[Extracted records]
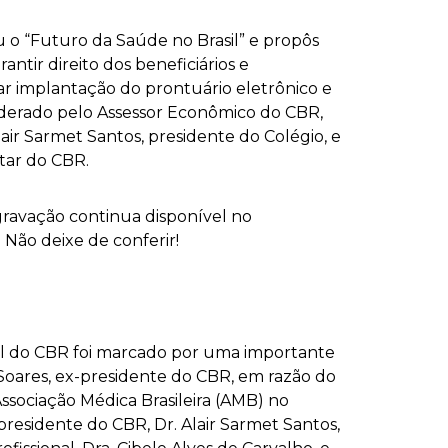
 o “Futuro da Saúde no Brasil” e propôs
ntir direito dos beneficiários e
izar implantação do prontuário eletrônico e
oderado pelo Assessor Econômico do CBR,
air Sarmet Santos, presidente do Colégio, e
tar do CBR.
ravação continua disponível no
Não deixe de conferir!
al do CBR foi marcado por uma importante
ares, ex-presidente do CBR, em razão do
ssociação Médica Brasileira (AMB) no
residente do CBR, Dr. Alair Sarmet Santos,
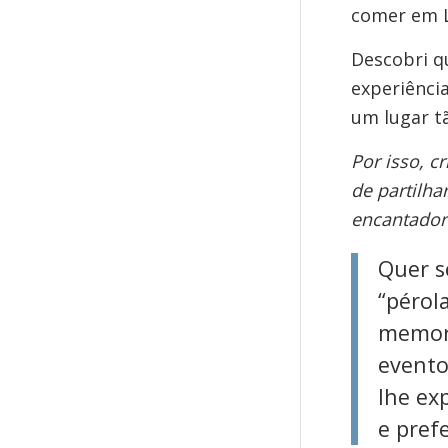
comer em L
Descobri q
experiênci
um lugar tã
Por isso, c
de partilha
encantador
Quer se
“pérol
memorá
evento
lhe ex
e pref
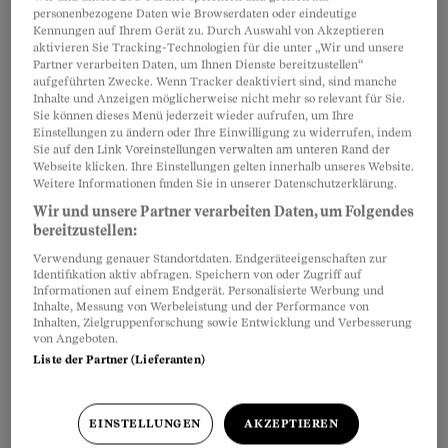
personenbezogene Daten wie Browserdaten oder eindeutige
Kennungen auf Ihrem Gerät zu. Durch Auswahl von Akzeptieren
aktivieren Sie Tracking-Technologien für die unter „Wir und unsere
Jedermann, der nach dem Tod einer Person ein
Artikel teilen
Partner verarbeiten Daten, um Ihnen Dienste bereitzustellen“
Testament
findet, muss es der
zuständigen
aufgeführten Zwecke. Wenn Tracker deaktiviert sind, sind manche
Inhalte und Anzeigen möglicherweise nicht mehr so relevant für Sie.
Behörde
am letzten Wohnsitz des Verstorbenen
Sie können dieses Menü jederzeit wieder aufrufen, um Ihre
zur Eröffnung einreichen
. Damit eine
Einstellungen zu ändern oder Ihre Einwilligung zu widerrufen, indem
Sie auf den Link Voreinstellungen verwalten am unteren Rand der
letztwillige Verfügung als Testament gilt, muss
Webseite klicken. Ihre Einstellungen gelten innerhalb unseres Website.
Weitere Informationen finden Sie in unserer Datenschutzerklärung.
darauf nicht zwingend «Testament» als Titel
Wir und unsere Partner verarbeiten Daten, um Folgendes
stehen. Selbst wenn die Formvorschriften nicht
bereitzustellen:
eingehalten sind (z.B. bei einem
Verwendung genauer Standortdaten. Endgeräteeigenschaften zur
maschinengeschrieben Dokument), aber
Identifikation aktiv abfragen. Speichern von oder Zugriff auf
Informationen auf einem Endgerät. Personalisierte Werbung und
inhaltlich letztwillige Verfügungen getroffen
Inhalte, Messung von Werbeleistung und der Performance von
Inhalten, Zielgruppenforschung sowie Entwicklung und Verbesserung
wurden, muss das Schreiben eingereicht
von Angeboten.
werden. Dasselbe gilt auch für den
Erbvertrag
.
Liste der Partner (Lieferanten)
EINSTELLUNGEN
AKZEPTIEREN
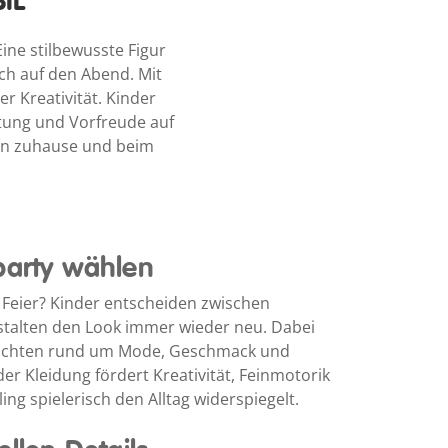
IL
ine stilbewusste Figur
ich auf den Abend. Mit
r Kreativität. Kinder
tung und Vorfreude auf
len zuhause und beim
party wählen
 Feier? Kinder entscheiden zwischen
stalten den Look immer wieder neu. Dabei
hichten rund um Mode, Geschmack und
er Kleidung fördert Kreativität, Feinmotorik
ng spielerisch den Alltag widerspiegelt.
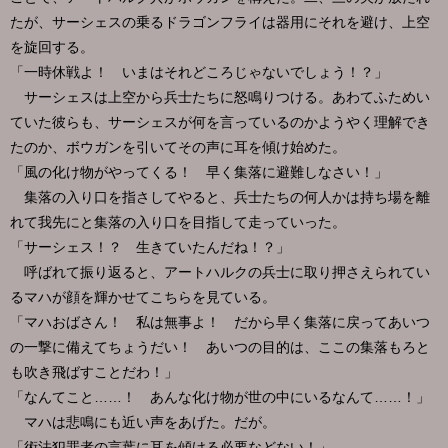
たが、サーシェスの乗るドラゴンフライは器用にそれを避け、上空
を旋回する。
「一時休戦よ！ いまはそれどころじゃないでしょう！？」
サーシェスは上空から兵士たちに怒鳴りつける。あわてふためい
ていた彼らも、サーシェスが何を言っているのかようやく理解でき
たのか、ボウガンを引いてその声に耳を傾け始めた。
「風の化け物がやってくる！ 早く集落に避難しなさい！」
集落の入り口を指さしてやると、兵士たちの何人かは持ち場を離
れて我先にと集落の入り口を目指して走っていった。
「サーシェス！？ 生きていたんだね！？」
呼ばれて振り返ると、アートハルクの兵士に取り押さえられてい
るマハが顔を輝かせてこちらを見ている。
「マハおばさん！ 私は無事よ！ だから早く集落に戻ってあいつ
の一撃に備えてちょうだい！ あいつの目的は、ここの集落もろと
も吹き飛ばすことだわ！」
「なんてこと……！ あんな化け物が世の中にいるなんて……！」
マハは悲鳴にも近い声をあげた。だが。
「術法犯罪者の言葉に耳を傾ける必要などない！」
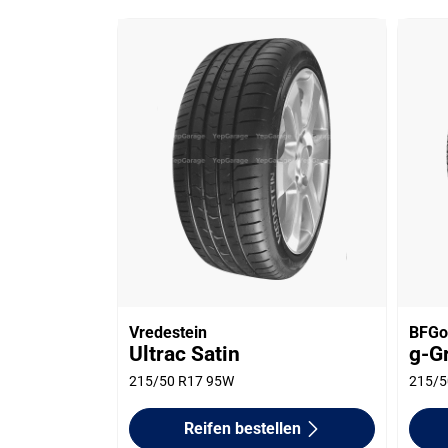
Vredestein
BFGo
Ultrac Satin
g-G
215/50 R17 95W
215/5
Reifen bestellen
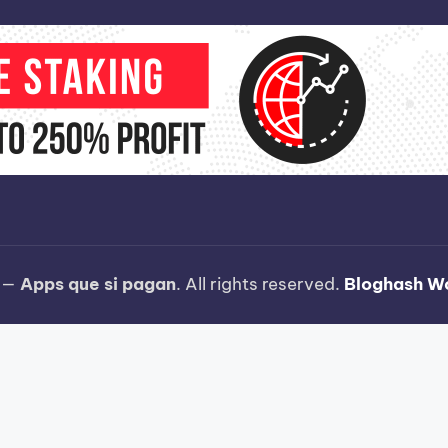
6 —
Apps que si pagan
. All rights reserved.
Bloghash W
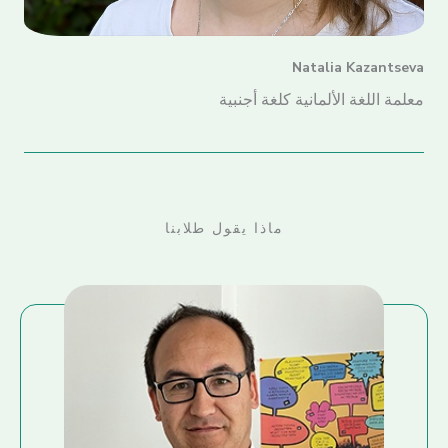
Natalia Kazantseva
معلمة اللغة الألمانية كلغة أجنبية
ماذا يقول طلابنا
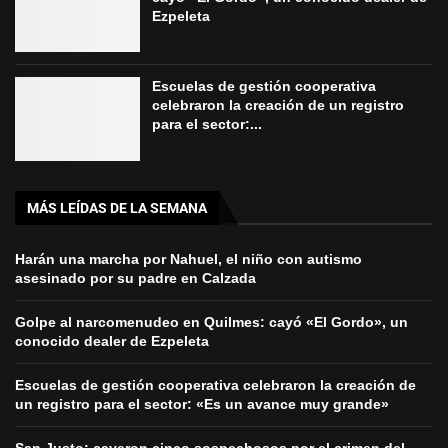
Ezpeleta
Escuelas de gestión cooperativa
celebraron la creación de un registro
para el sector:...
MÁS LEÍDAS DE LA SEMANA
Harán una marcha por Nahuel, el niño con autismo
asesinado por su padre en Calzada
Golpe al narcomenudeo en Quilmes: cayó «El Gordo», un
conocido dealer de Ezpeleta
Escuelas de gestión cooperativa celebraron la creación de
un registro para el sector: «Es un avance muy grande»
San Justo: cayeron cinco sospechosos por el crimen del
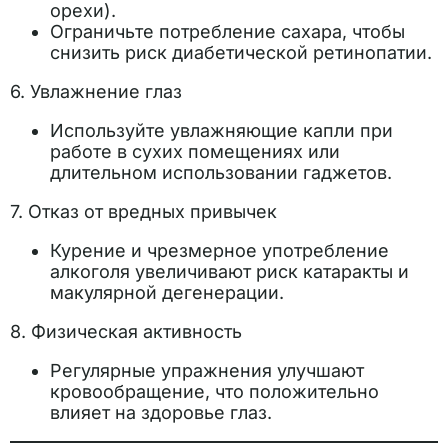
орехи).
Ограничьте потребление сахара, чтобы
снизить риск диабетической ретинопатии.
6. Увлажнение глаз
Используйте увлажняющие капли при
работе в сухих помещениях или
длительном использовании гаджетов.
7. Отказ от вредных привычек
Курение и чрезмерное употребление
алкоголя увеличивают риск катаракты и
макулярной дегенерации.
8. Физическая активность
Регулярные упражнения улучшают
кровообращение, что положительно
влияет на здоровье глаз.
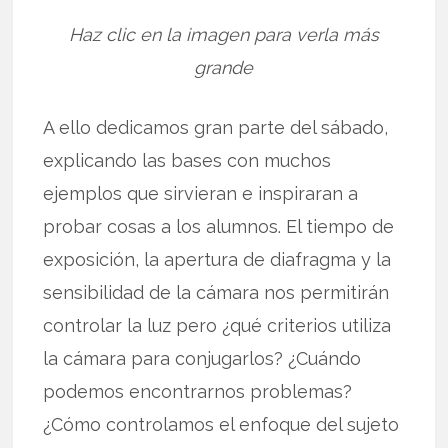
Haz clic en la imagen para verla más
grande
A ello dedicamos gran parte del sábado,
explicando las bases con muchos
ejemplos que sirvieran e inspiraran a
probar cosas a los alumnos. El tiempo de
exposición, la apertura de diafragma y la
sensibilidad de la cámara nos permitirán
controlar la luz pero ¿qué criterios utiliza
la cámara para conjugarlos? ¿Cuándo
podemos encontrarnos problemas?
¿Cómo controlamos el enfoque del sujeto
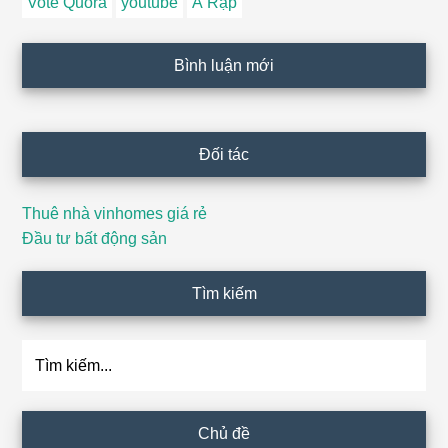
Vote Quora
youtube
Ả Rập
Bình luận mới
Đối tác
Thuê nhà vinhomes giá rẻ
Đầu tư bất động sản
Tìm kiếm
Tìm
kiếm...
Chủ đề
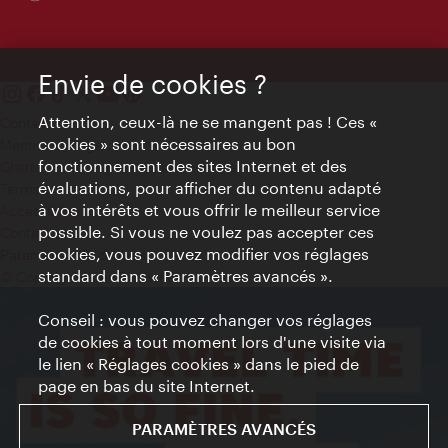
Envie de cookies ?
Attention, ceux-là ne se mangent pas ! Ces «
Contact
cookies » sont nécessaires au bon
Mentions obligatoires
fonctionnement des sites Internet et des
Charte sur le respect de la vie privée
évaluations, pour afficher du contenu adapté
Terms of Use
à vos intérêts et vous offrir le meilleur service
Accessibilité
possible. Si vous ne voulez pas accepter ces
Contact presse
cookies, vous pouvez modifier vos réglages
Paramètres de cookies
standard dans « Paramètres avancés ».
© Copyright WienTourismus
Conseil : vous pouvez changer vos réglages
de cookies à tout moment lors d'une visite via
le lien « Réglages cookies » dans le pied de
page en bas du site Internet.
PARAMÈTRES AVANCÉS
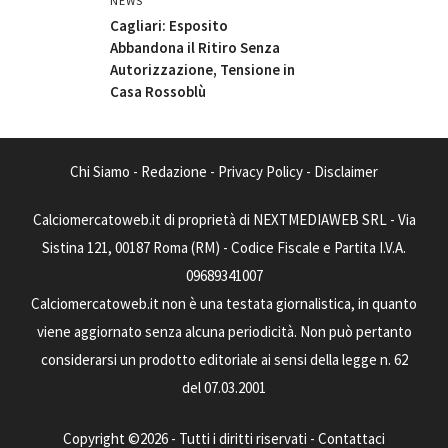
NEWS
Cagliari: Esposito
Abbandona il Ritiro Senza
Autorizzazione, Tensione in
Casa Rossoblù
Chi Siamo
-
Redazione
-
Privacy Policy
-
Disclaimer
Calciomercatoweb.it di proprietà di NEXTMEDIAWEB SRL - Via
Sistina 121, 00187 Roma (RM) - Codice Fiscale e Partita I.V.A.
09689341007
Calciomercatoweb.it non è una testata giornalistica, in quanto
viene aggiornato senza alcuna periodicità. Non può pertanto
considerarsi un prodotto editoriale ai sensi della legge n. 62
del 07.03.2001
Copyright ©2026 - Tutti i diritti riservati -
Contattaci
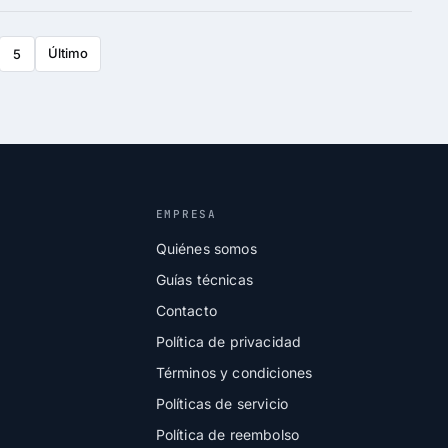
Último
5
EMPRESA
Quiénes somos
Guías técnicas
Contacto
Política de privacidad
Términos y condiciones
Políticas de servicio
Política de reembolso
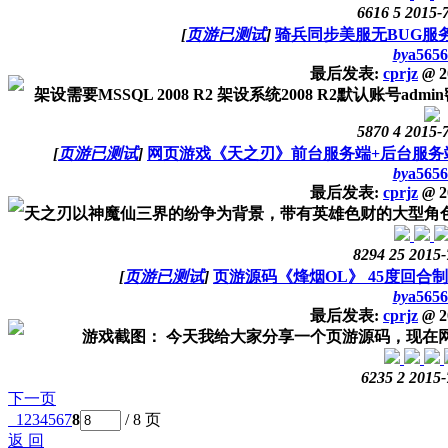
6616
5
2015-
[
页游已测试
]
骑兵同步美服无BUG服
by
a5656
最后发表:
cprjz
@
2
架设需要MSSQL 2008 R2 架设系统2008 R2默认账号adm
5870
4
2015-
[
页游已测试
]
网页游戏《天之刃》前台服务端+后台服务
by
a5656
最后发表:
cprjz
@
2
天之刃以神魔仙三界的纷争为背景，带有英雄色财的大型角色扮
8294
25
2015-
[
页游已测试
]
页游源码《烽烟OL》 45度回合
by
a5656
最后发表:
cprjz
@
2
游戏截图： 今天我给大家分享一个页游源码，现在网页游戏源
6235
2
2015-
下一页
1
2
3
4
5
6
7
8
/ 8 页
返 回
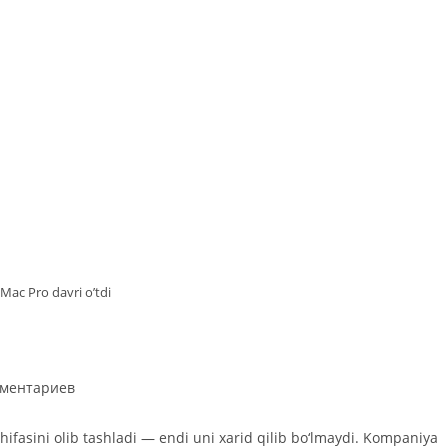
 Mac Pro davri o’tdi
арии
мментариев
ahifasini olib tashladi — endi uni xarid qilib bo‘lmaydi. Kompaniya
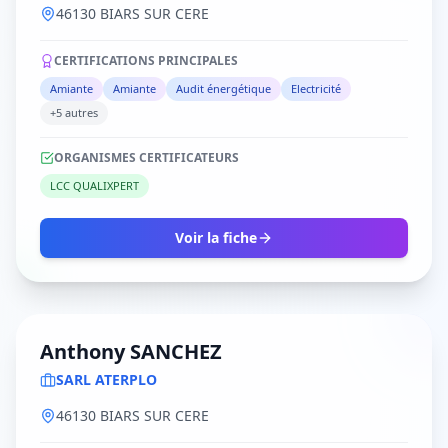
46130 BIARS SUR CERE
CERTIFICATIONS PRINCIPALES
Amiante
Amiante
Audit énergétique
Electricité
+5 autres
ORGANISMES CERTIFICATEURS
LCC QUALIXPERT
Voir la fiche
Anthony SANCHEZ
SARL ATERPLO
46130 BIARS SUR CERE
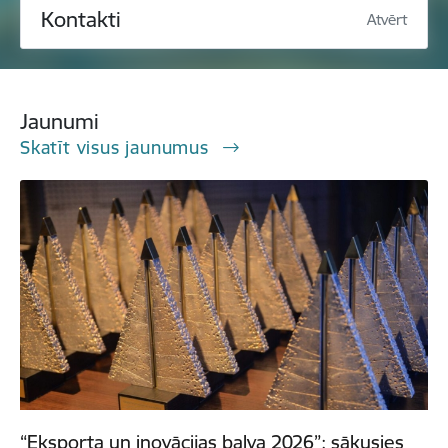
Kontakti
Atvērt
Jaunumi
Skatīt visus jaunumus
“Eksporta un inovācijas balva 2026”: sākusies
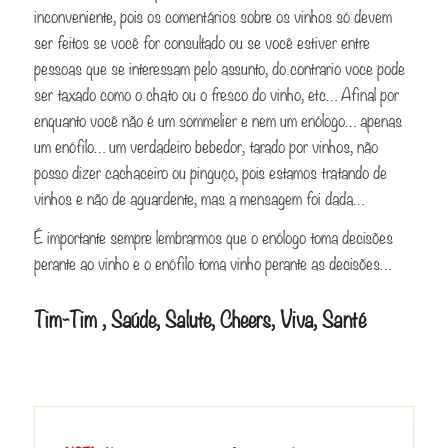
inconveniente, pois os comentários sobre os vinhos só devem
ser feitos se você for consultado ou se você estiver entre
pessoas que se interessam pelo assunto, do contrario voce pode
ser taxado como o chato ou o fresco do vinho, etc… Afinal por
enquanto você não é um sommelier e nem um enólogo… apenas
um enófilo… um verdadeiro bebedor, tarado por vinhos, não
posso dizer cachaceiro ou pinguço, pois estamos tratando de
vinhos e não de aguardente, mas a mensagem foi dada…
É importante sempre lembrarmos que o enólogo toma decisões
perante ao vinho e o enófilo toma vinho perante as decisões…
Tim-Tim , Saúde, Salute, Cheers, Viva, Santé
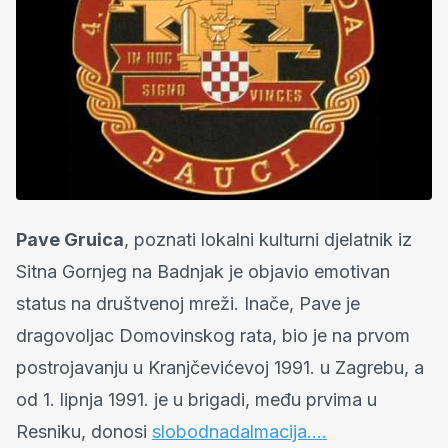
Pave Gruica
, poznati lokalni kulturni djelatnik iz
Sitna Gornjeg na Badnjak je objavio emotivan
status na društvenoj mreži. Inače, Pave je
dragovoljac Domovinskog rata, bio je na prvom
postrojavanju u Kranjčevićevoj 1991. u Zagrebu, a
od 1. lipnja 1991. je u brigadi, među prvima u
Resniku, donosi
slobodnadalmacija….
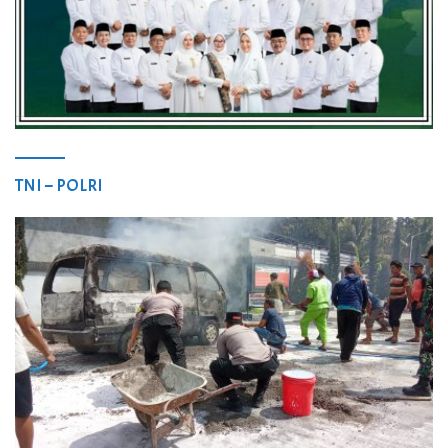
TNI – POLRI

[Task directions] Everything from the first line of the entries through the line containing "al do CBR foi marcado por uma importante" is to be transcribed exactly; the pictures are not.

[Solved problem]
 o “Futuro da Saúde no Brasil” e propôs
ntir direito dos beneficiários e
izar implantação do prontuário eletrônico e
oderado pelo Assessor Econômico do CBR,
air Sarmet Santos, presidente do Colégio, e
tar do CBR.
ravação continua disponível no
Não deixe de conferir!
al do CBR foi marcado por uma importante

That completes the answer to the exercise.